Die Reisebranche atmet auf. Norbert Kunz, Chef des Touristikverbandes DTV, spricht von einer erfreulichen Entwicklung. Sie zeige, „dass Deutschland als Reiseziel gut aufgestellt ist“. Vor allem der Andrang aus dem Ausland ist gestiegen. „Es gibt nach mehr als zwei Jahren Pandemie enorm viel aufgestaute Reiselust“, berichtet Ingo Burmester, Zentraleuropa-Chef von DER Touristik. Für Kunz steht der eigentliche Test aber im zweiten Halbjahr bevor: Höhere Lebenshaltungskosten, so die Sorge, könnten die Reiselust bremsen.

Aber auch dem Gastgewerbe selbst machen stark steigende Kosten für Energie und Lebensmittel zu schaffen. Zwar haben die Umsätze von Hotels und Gaststätten im Juli erstmals das Vorkrisenniveau aus dem Jahr 2019 erreicht. Das hat der Branchenverband Dehoga in einer Umfrage ermittelt. Aber „den Umsätzen stehen weitaus höhere Kosten entgegen als vor der Coronakrise“, sagt Dehoga-Präsident Guido Zöllick, „insbesondere die explodierenden Gas- und Strompreise bereiten den Betrieben sehr große Sorgen“. Auch mit Blick auf das neue Infektionsschutzgesetz und mögliche neue Einschränkungen in Herbst und Winter wachsen laut Dehoga Existenzängste.
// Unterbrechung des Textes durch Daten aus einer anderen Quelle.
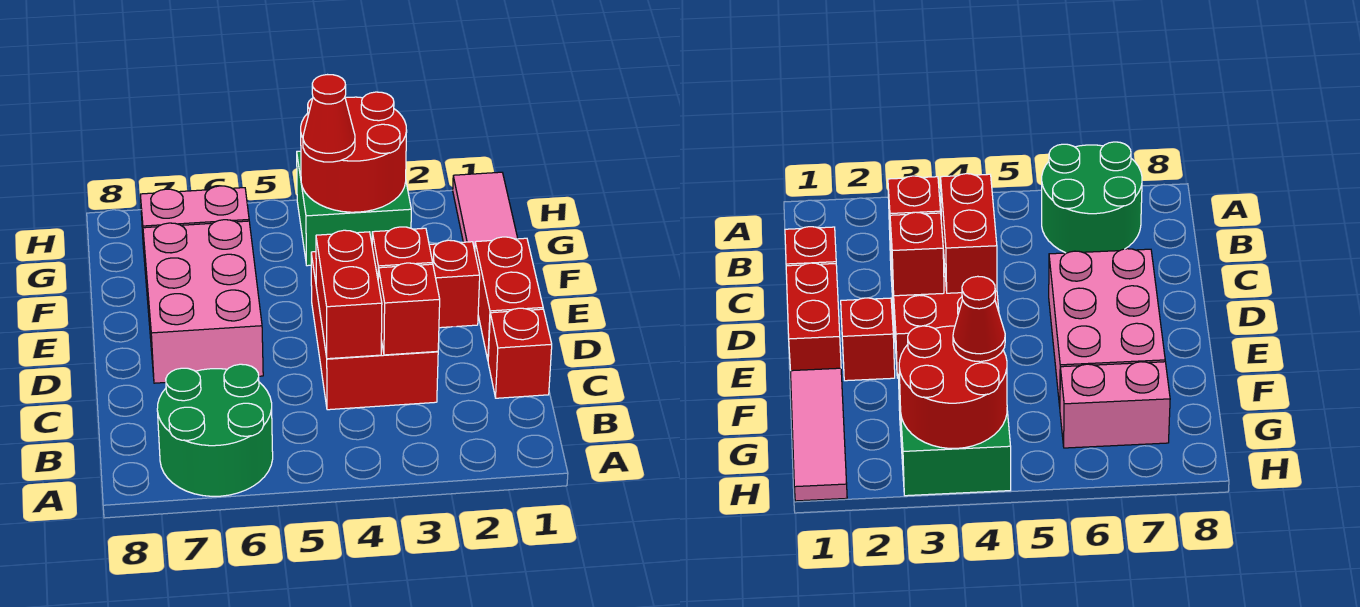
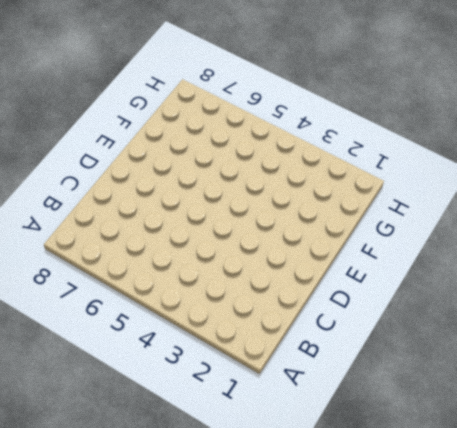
none -> green 2x2 round brick [157,364,273,496]
none -> red 1x1 brick [488,308,552,398]
none -> red 2x3 brick [311,252,438,410]

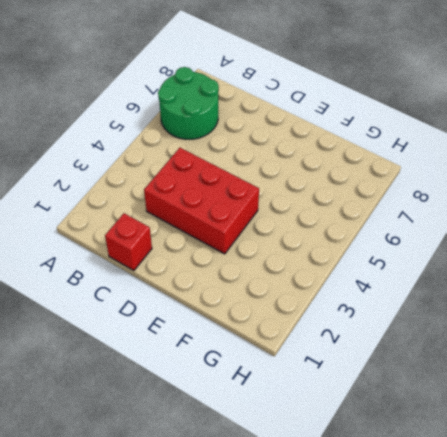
none -> red 1x2 brick [475,237,543,359]
none -> pink 2x3 brick [143,220,263,383]
none -> red 1x1 brick [429,240,480,328]

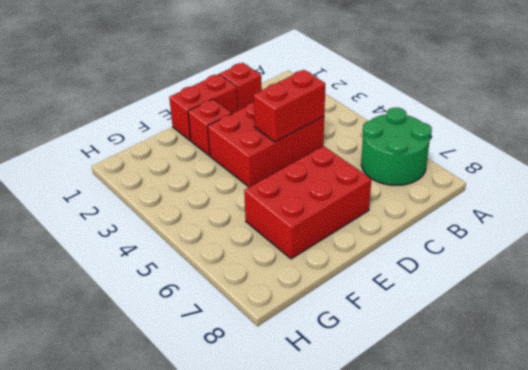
red 2x3 brick [244,146,371,259] -> pink 2x3 brick [143,220,263,383]
none -> pink 1x3 tile [453,172,518,250]
none -> green 2x2 brick [297,151,411,266]
none -> pink 1x2 brick [140,186,249,261]

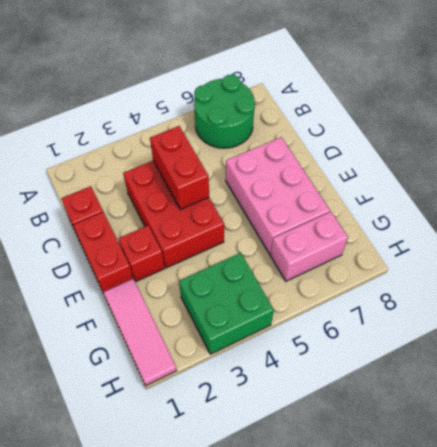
none -> red 1x1 brick [378,263,440,355]
none -> red 1x1 brick [372,227,433,278]
none -> red 2x2 round brick [301,92,407,212]

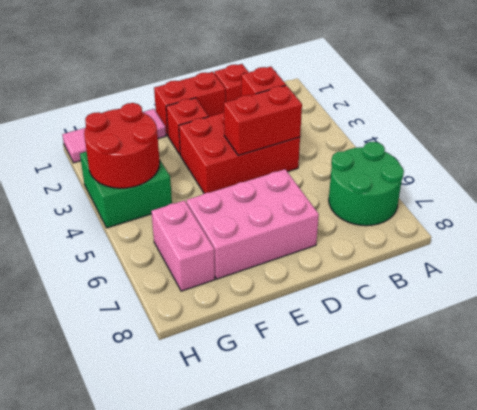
none -> red 1x1 brick [372,227,433,278]
none -> red 1x1 cone [303,75,355,162]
Insolvenzen weiter rückläufig

In der Breite ist der Trend bei Unternehmensinsolvenzen hierzulande über den Sommer rückläufig. Nach vorläufigen Angaben des Statistischen Bundesamts beantragten im Juli 4,2% weniger Betriebe Regelinsolvenz als im Juni. Im Juni war der Rückgang zum Vormonat mit –7,6% noch ausgeprägter. Die Frühschätzungen von Destatis beruhen auf aktuellen Bekanntmachungen aller Amtsgerichte. Die amtliche Insolvenzstatistik liegt erst mit circa zwei Monaten Abstand vor. Endgültigen Ergebnissen zufolge sind die Insolvenzen im Mai auf Jahressicht um 11,3% gestiegen. Das hat nicht zuletzt mit Sonderregeln während der Pandemie zu tun, denn zwischenzeitlich war die Insolventantragspflicht ausgesetzt.